RIKEN Center for Computational Science, 7-1-26 Minatojima-minami, Cyuo-ku, Kobe, Hyogo 650-0047, Japan.
J Chem Phys. 2023 Jan 28;158(4):044103. doi: 10.1063/5.0131926.
We extended the conventional Douglas-Kroll (DK) and infinite order two-component (IOTC) methods to a technique applicable to Fock matrices, called extended DK (EDK) and extended IOTC (EIOTC), respectively. First, we defined a strategy to divide the Dirac-Fock operator into zero- and first-order terms. We then demonstrated that the first-order extended DK transformation, which is the Foldy-Wouthuysen transformation for the zero-order term, as well as the second- and third-order EDK and EIOTC, could be well defined. The EDK- and EIOTC-transformed Fock matrix, kinetic energy operator, nuclear attraction operator, and density matrix were derived. These equations were numerically evaluated, and it was found that these methods were accurate. In particular, EIOTC was consistent with the four-component approach. Four-component and extended two-component calculations are more expensive than non-relativistic calculations due to small-component-type two-electron integrals. We developed a new approximation formula, RIS-V, for small-component-type two-electron integrals, including the spin-orbit interaction between electrons.
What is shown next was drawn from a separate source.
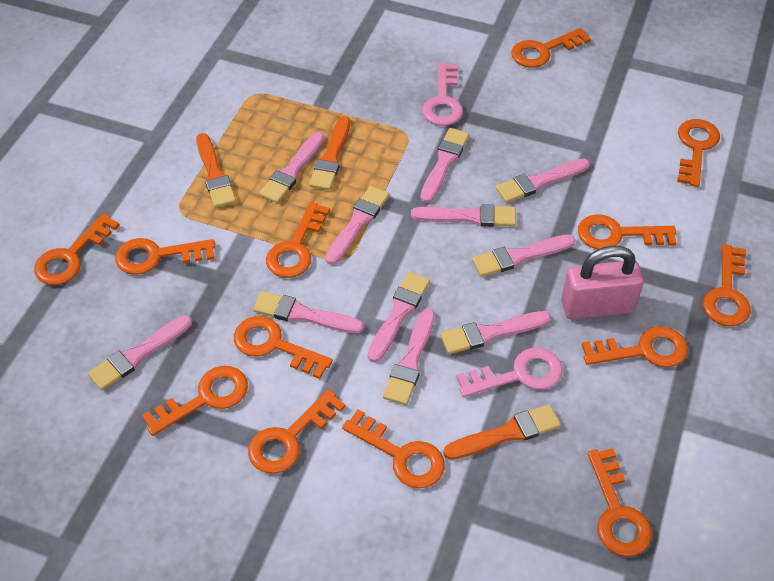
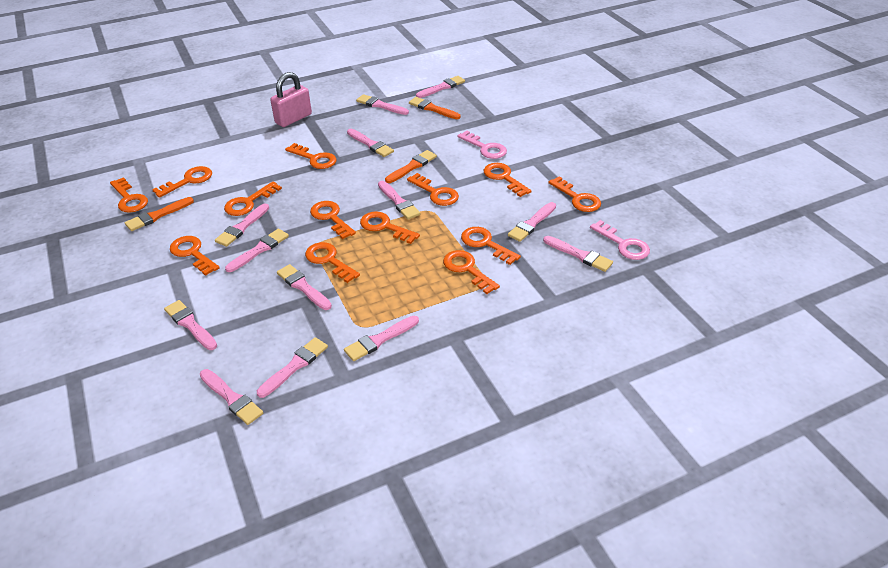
pink brush: [88,315,192,390] [253,291,364,334] [259,132,324,203] [325,186,389,265] [367,272,430,362] [383,308,435,405] [411,204,516,227] [420,128,469,203] [440,311,551,354] [472,234,575,277] [496,158,590,203] = 11 -> [164,300,217,350] [200,369,263,425] [215,203,269,247] [225,228,289,272] [257,337,328,398] [277,264,332,310] [344,316,419,361] [347,129,394,157] [356,94,409,115] [378,181,420,220] [416,76,465,98] [508,202,556,242] [543,236,613,272] = 13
These results suggest that the RIS-V formula effectively accelerates the four-component and extended two-component methods.
我们将传统的 Douglas-Kroll (DK) 和无限阶双组份 (IOTC) 方法扩展到适用于 Fock 矩阵的技术,分别称为扩展 DK (EDK) 和扩展 IOTC (EIOTC)。首先,我们定义了一种策略,将 Dirac-Fock 算子分为零阶和一阶项。然后,我们证明了一阶扩展 DK 变换(即零阶项的 Foldy-Wouthuysen 变换)以及二阶和三阶 EDK 和 EIOTC 可以很好地定义。推导出了 EDK 和 EIOTC 变换后的 Fock 矩阵、动能算子、核吸引算子和密度矩阵。这些方程进行了数值评估,发现这些方法是准确的。特别是,EIOTC 与四分量方法一致。由于小分量型双电子积分,四分量和扩展双分量计算比非相对论计算更昂贵。我们开发了一种新的小分量型双电子积分的近似公式 RIS-V,包括电子之间的自旋轨道相互作用。这些结果表明,RIS-V 公式有效地加速了四分量和扩展双分量方法。